Hodgson, who blamed unnamed "activists" for the disturbance, said after he had left the facility on Friday he received a call from his medical staff and rushed back to find inmates squaring off against jail guards.

“I was right in the middle of it,” he said. “I explained to [the detainees], ‘Look, you all have been yelling and screaming, claiming you need to get out of here because you're afraid of COVID-19 exposure,’ which we have none [of], by the way."

Hodgson said he told the detainees that they could either go voluntarily or be escorted to the medical facility. The officers called the names of each of the inmates to stand and be escorted to the nearby facility, according to Hodgson. “None got up. They all refused to go,” he said.

Hodgson alleges that the detainees caused extensive damage to the wing.

“One guy threw a chair, hit me. And then they all started wreaking havoc in the place. We backed our people out. We barricaded the doors. They trashed the prayer room with a handicap pole. They ripped off the bathroom wall. They pulled the dryers away from the wall and put them in front of the doors. They broke the windows in the bathroom, broke the sinks, the toilets. And so, of course, the next step for us was to call in our special operations team, which we did,” Hodgson said.

Hodgson denied allegations that the detainees were pepper sprayed by guards and abused by staff.

On Saturday, Markey called for an independent investigation and the release of detainees who don't pose a public safety risk.

"We needed to release detainees a long time ago," the senator said. "The disturbing reports from last night underscore that fact."

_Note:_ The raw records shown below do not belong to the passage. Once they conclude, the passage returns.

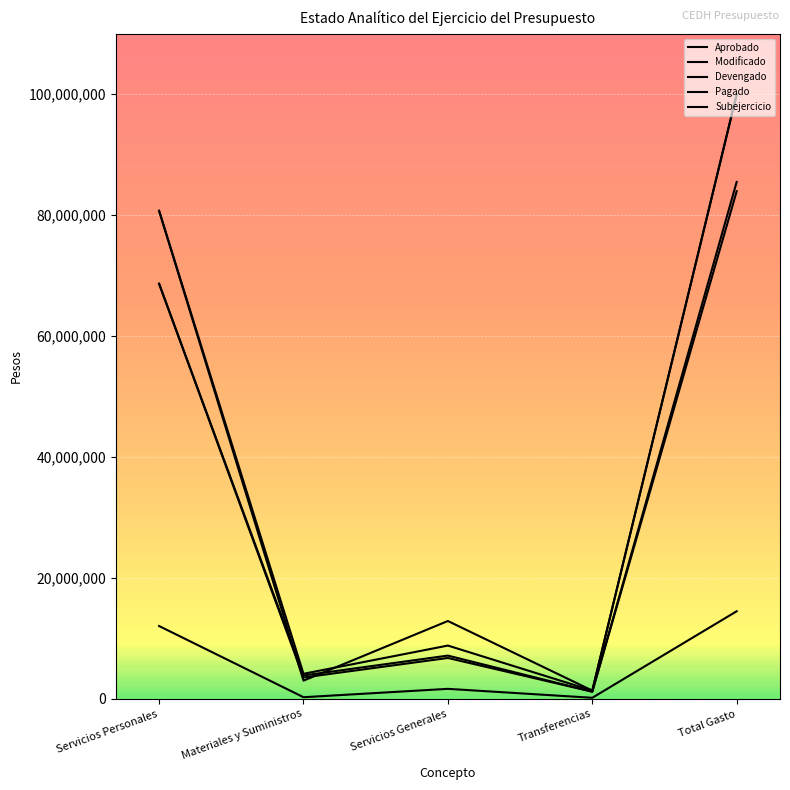

Where is the first local minimum for Aprobado?

Materiales y Suministros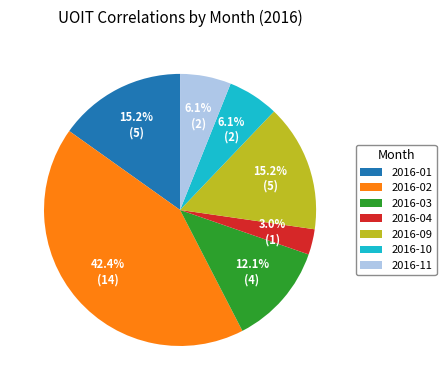

Does any single category account for the majority?

No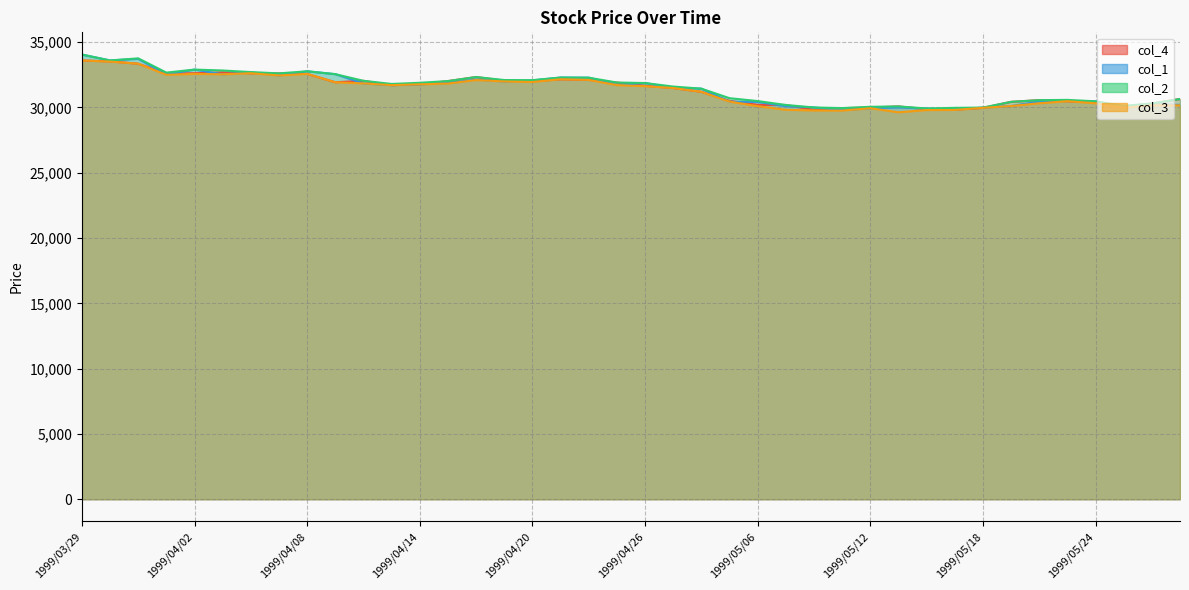

True or false: col_2 has more than 1 interior local peaks.

True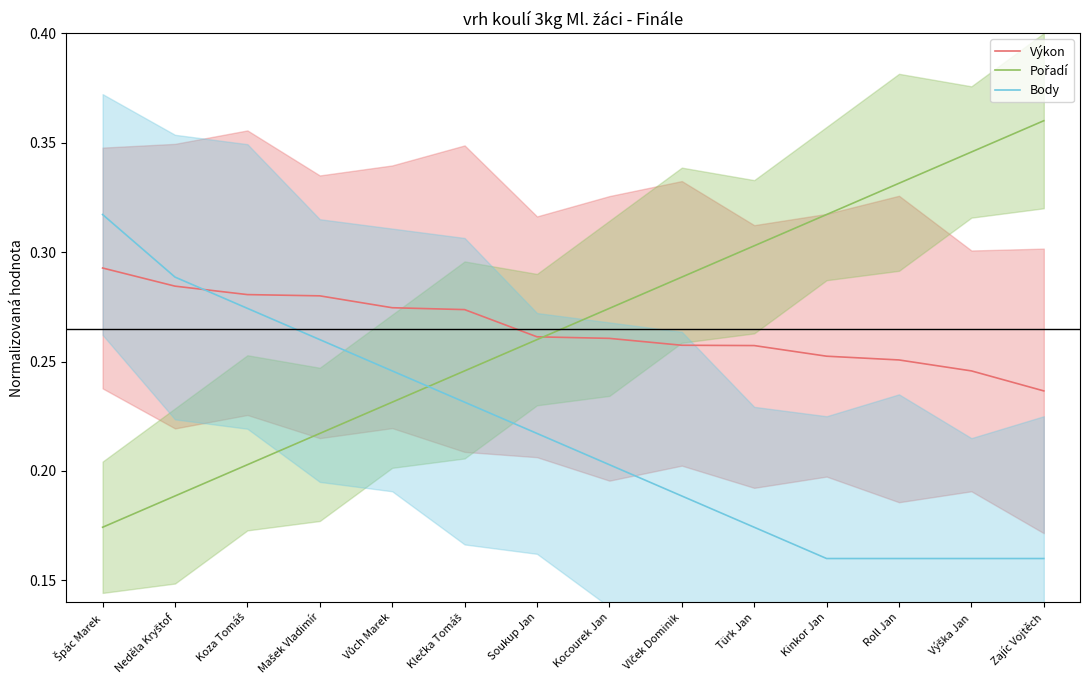

Which has a higher value, Klečka Tomáš or Mašek Vladimír?

Mašek Vladimír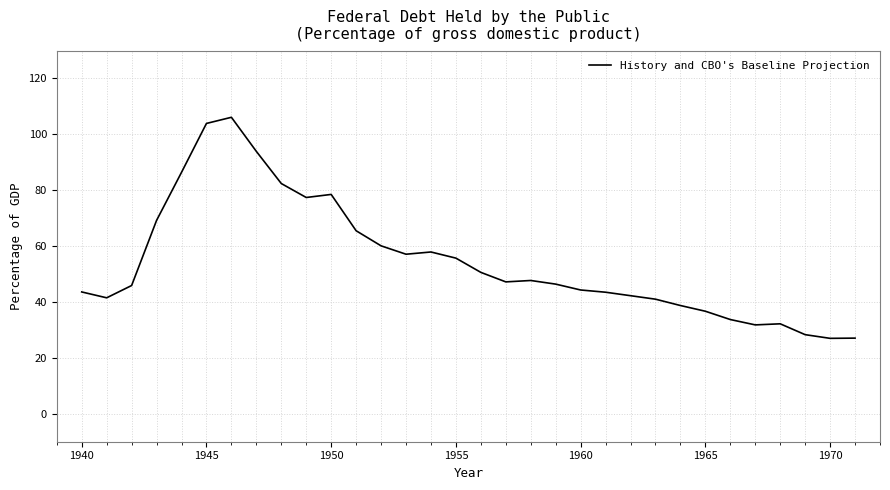

What is the difference between the maximum and minimum values?

79.1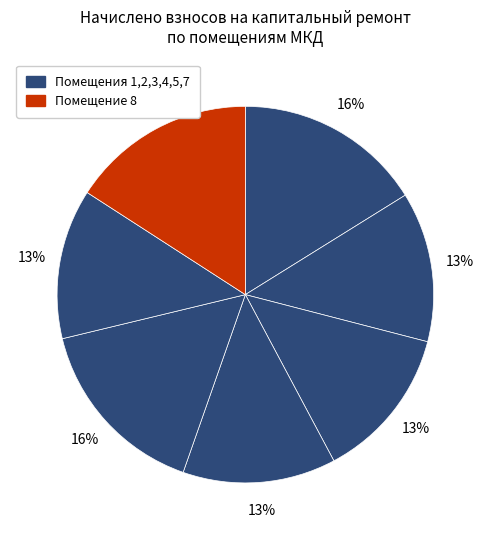

Count the number of slices in the pie.

7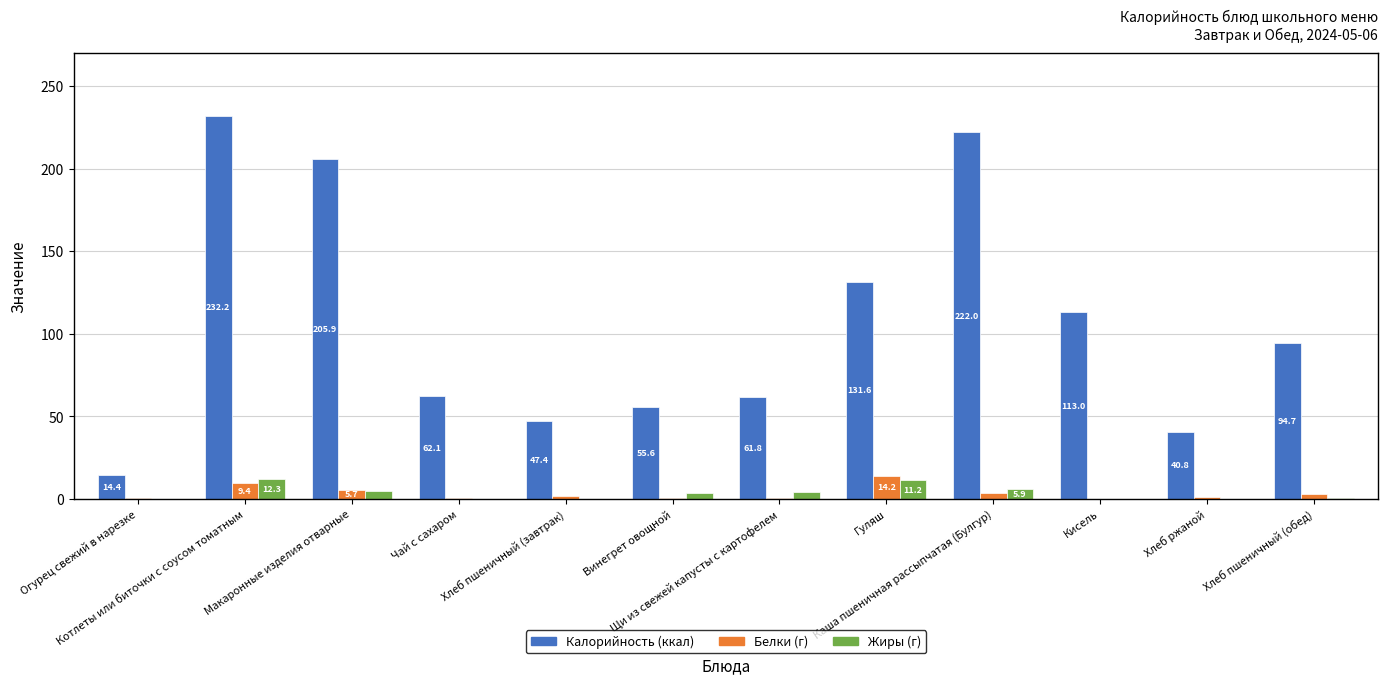

What is the maximum value shown in the chart?

232.2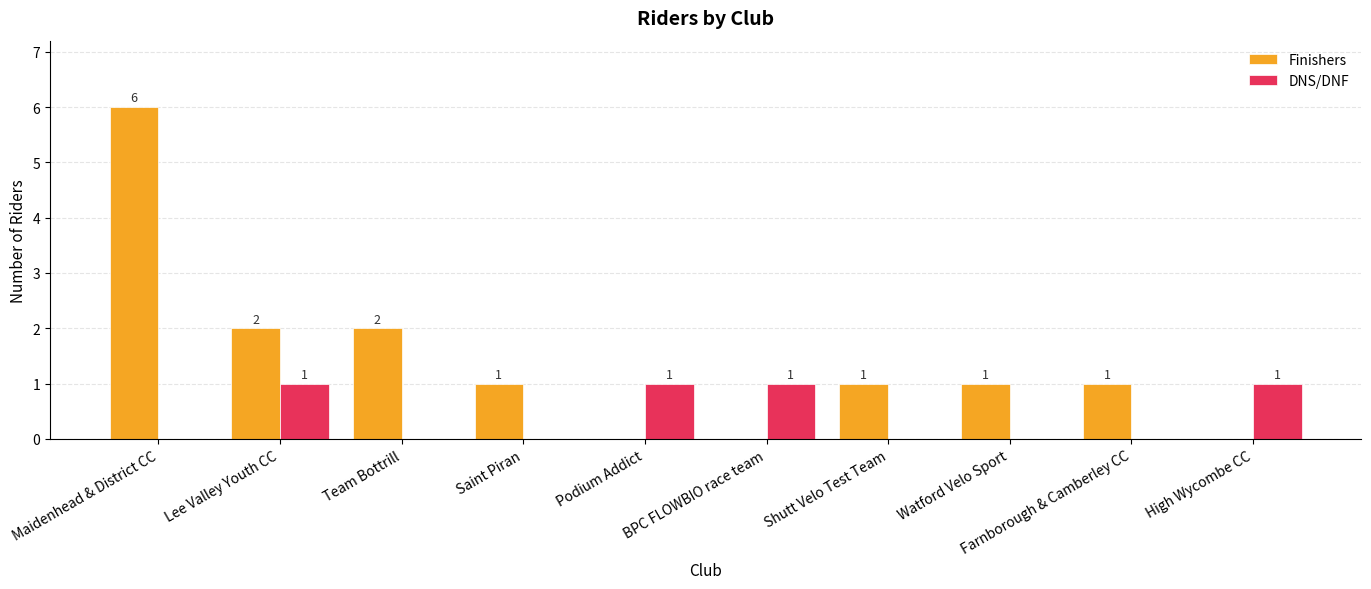

At which category does the chart reach its peak across all series?

Maidenhead & District CC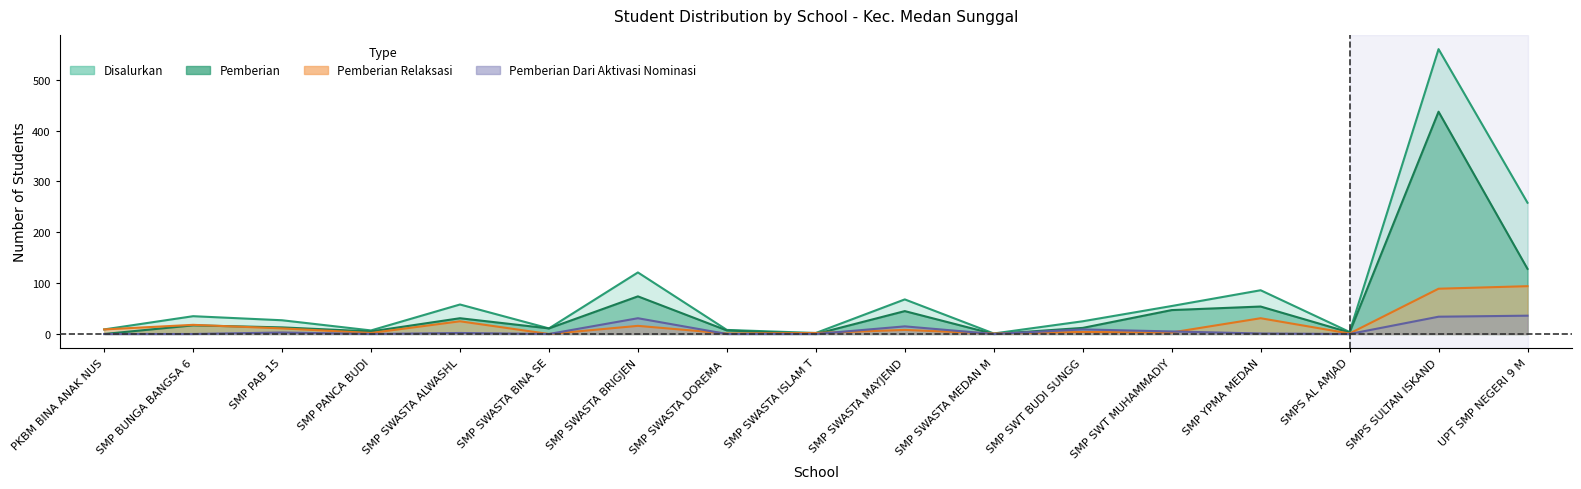

What is the difference between the maximum and second lowest values in the Disalurkan series?

558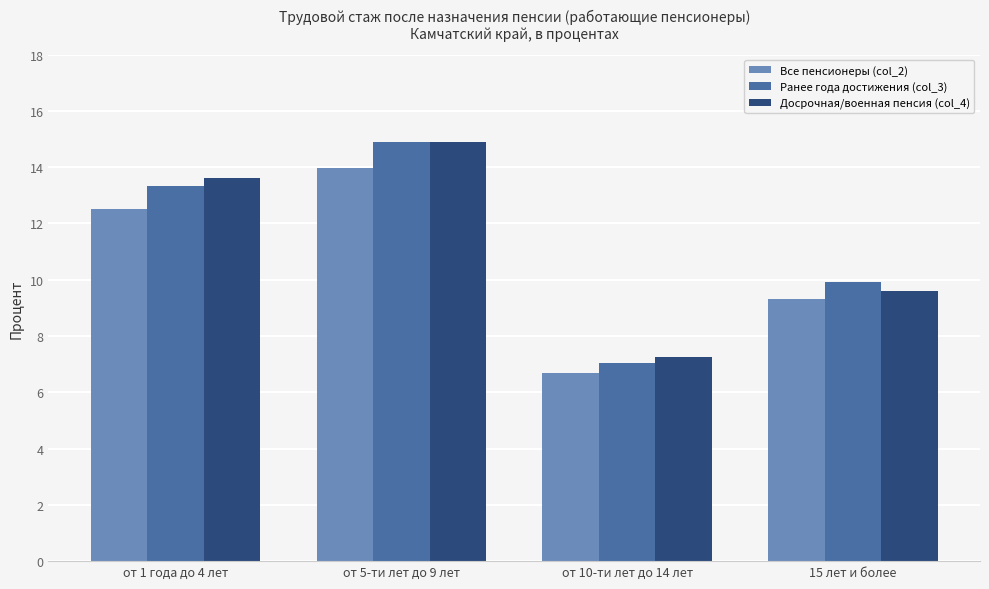

How many values in the Ранее года достижения (col_3) series are below 13?

2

In a statement, Kennedy also called for an independent investigation and said, "All people held at this facility deserve to be treated with humanity and dignity."

Carol Rose, executive director of the American Civil Liberties Union of Massachusetts, which represents ICE detainees in various state facilities, also told WGBH News an independent investigation was needed.

“That includes making sure that all of the ICE detainees have access to counsel, have access to any video recordings that were taken at the time, and that it's independent," Rose said. "It has to be done by someone other than the sheriff himself — in light of the fact that there are accusations that he is personally involved.”

Rose also appealed to Gov. Charlie Baker, asking him to use his executive powers to ensure that “there are safe, humane and transparent protocols in place to make universal testing available at all jails and prisons and to make sure that people aren't punished if they test positive” for COVID-19.

Prisons and jails across the country are reporting disproportionate numbers of inmates and guards testing positive for the disease.

No guards or staff were reported injured in the Bristol County incident, but three detainees sought medical attention, according to Hodgson. All three are expected "to be fine," the sheriff's department added.

Hodgson said that he plans to bring charges against as many inmates “as we can identify by tape” for their roles in the disturbance.